Work to complete →
For this exercise, return exactly the lines of the material below that begin at the one with "AV MÅRTEN LÅNG" and stop after the one with "natural en el pozo Sandía-1 del Caribe".

Given entries →
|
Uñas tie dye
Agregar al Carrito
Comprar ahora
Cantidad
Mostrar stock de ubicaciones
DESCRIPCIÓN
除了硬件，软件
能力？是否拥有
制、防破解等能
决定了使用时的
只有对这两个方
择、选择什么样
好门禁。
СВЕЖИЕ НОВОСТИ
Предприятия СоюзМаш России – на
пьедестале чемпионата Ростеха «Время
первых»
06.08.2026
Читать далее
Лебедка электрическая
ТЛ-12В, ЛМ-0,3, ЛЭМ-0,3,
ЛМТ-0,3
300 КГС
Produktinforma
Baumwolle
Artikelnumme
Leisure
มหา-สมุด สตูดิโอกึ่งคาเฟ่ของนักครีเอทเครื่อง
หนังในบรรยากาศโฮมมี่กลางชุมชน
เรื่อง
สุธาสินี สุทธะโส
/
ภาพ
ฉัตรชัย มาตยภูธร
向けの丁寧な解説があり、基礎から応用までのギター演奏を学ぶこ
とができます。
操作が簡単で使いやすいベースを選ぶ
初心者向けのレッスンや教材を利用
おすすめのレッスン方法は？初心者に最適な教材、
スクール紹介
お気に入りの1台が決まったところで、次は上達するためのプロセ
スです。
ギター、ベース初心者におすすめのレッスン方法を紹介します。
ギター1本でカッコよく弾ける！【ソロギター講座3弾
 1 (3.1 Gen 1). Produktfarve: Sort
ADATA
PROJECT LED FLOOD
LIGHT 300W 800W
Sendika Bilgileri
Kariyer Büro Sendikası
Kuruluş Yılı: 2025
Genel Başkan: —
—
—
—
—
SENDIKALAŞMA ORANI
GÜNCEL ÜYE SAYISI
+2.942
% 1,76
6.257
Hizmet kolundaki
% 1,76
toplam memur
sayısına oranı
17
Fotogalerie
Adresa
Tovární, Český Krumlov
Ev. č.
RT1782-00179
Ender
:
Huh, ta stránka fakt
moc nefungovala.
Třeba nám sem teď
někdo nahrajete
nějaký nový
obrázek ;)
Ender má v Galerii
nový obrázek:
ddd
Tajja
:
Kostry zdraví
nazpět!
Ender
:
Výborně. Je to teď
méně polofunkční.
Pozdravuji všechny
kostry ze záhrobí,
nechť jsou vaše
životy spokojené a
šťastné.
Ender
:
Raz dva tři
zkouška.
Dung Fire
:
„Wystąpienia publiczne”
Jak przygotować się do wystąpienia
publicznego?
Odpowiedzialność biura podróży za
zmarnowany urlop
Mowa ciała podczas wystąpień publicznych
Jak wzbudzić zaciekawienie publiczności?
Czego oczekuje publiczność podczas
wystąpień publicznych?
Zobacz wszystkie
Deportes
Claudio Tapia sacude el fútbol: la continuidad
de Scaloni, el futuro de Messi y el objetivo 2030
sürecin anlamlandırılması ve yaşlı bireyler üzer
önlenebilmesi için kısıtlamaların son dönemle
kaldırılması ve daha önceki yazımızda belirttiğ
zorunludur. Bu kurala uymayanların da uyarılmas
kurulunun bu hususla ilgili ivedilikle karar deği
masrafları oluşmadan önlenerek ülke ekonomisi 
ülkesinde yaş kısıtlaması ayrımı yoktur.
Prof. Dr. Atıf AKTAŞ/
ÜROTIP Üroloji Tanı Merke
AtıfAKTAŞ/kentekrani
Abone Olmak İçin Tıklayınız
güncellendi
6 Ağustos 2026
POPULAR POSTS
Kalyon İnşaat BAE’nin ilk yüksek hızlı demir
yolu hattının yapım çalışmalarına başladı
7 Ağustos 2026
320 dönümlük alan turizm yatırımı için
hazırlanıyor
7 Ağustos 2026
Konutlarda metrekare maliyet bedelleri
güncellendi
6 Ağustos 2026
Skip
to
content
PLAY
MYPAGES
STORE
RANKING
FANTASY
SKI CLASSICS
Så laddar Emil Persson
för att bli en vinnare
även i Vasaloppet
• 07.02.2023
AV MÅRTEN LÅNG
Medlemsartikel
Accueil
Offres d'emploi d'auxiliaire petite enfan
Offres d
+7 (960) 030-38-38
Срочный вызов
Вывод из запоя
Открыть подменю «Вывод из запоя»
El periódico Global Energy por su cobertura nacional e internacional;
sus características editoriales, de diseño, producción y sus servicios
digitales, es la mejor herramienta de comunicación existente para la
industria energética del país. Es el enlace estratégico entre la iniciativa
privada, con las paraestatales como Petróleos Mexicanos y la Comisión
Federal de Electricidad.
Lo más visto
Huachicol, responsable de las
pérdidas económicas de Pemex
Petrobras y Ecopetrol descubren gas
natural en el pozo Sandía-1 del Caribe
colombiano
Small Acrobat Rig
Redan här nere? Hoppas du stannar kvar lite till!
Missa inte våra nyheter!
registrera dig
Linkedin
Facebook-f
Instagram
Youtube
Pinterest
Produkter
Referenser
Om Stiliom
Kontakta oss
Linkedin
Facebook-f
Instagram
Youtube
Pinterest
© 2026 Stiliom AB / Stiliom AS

Answer to this problem →
AV MÅRTEN LÅNG
Medlemsartikel
Accueil
Offres d'emploi d'auxiliaire petite enfan
Offres d
+7 (960) 030-38-38
Срочный вызов
Вывод из запоя
Открыть подменю «Вывод из запоя»
El periódico Global Energy por su cobertura nacional e internacional;
sus características editoriales, de diseño, producción y sus servicios
digitales, es la mejor herramienta de comunicación existente para la
industria energética del país. Es el enlace estratégico entre la iniciativa
privada, con las paraestatales como Petróleos Mexicanos y la Comisión
Federal de Electricidad.
Lo más visto
Huachicol, responsable de las
pérdidas económicas de Pemex
Petrobras y Ecopetrol descubren gas
natural en el pozo Sandía-1 del Caribe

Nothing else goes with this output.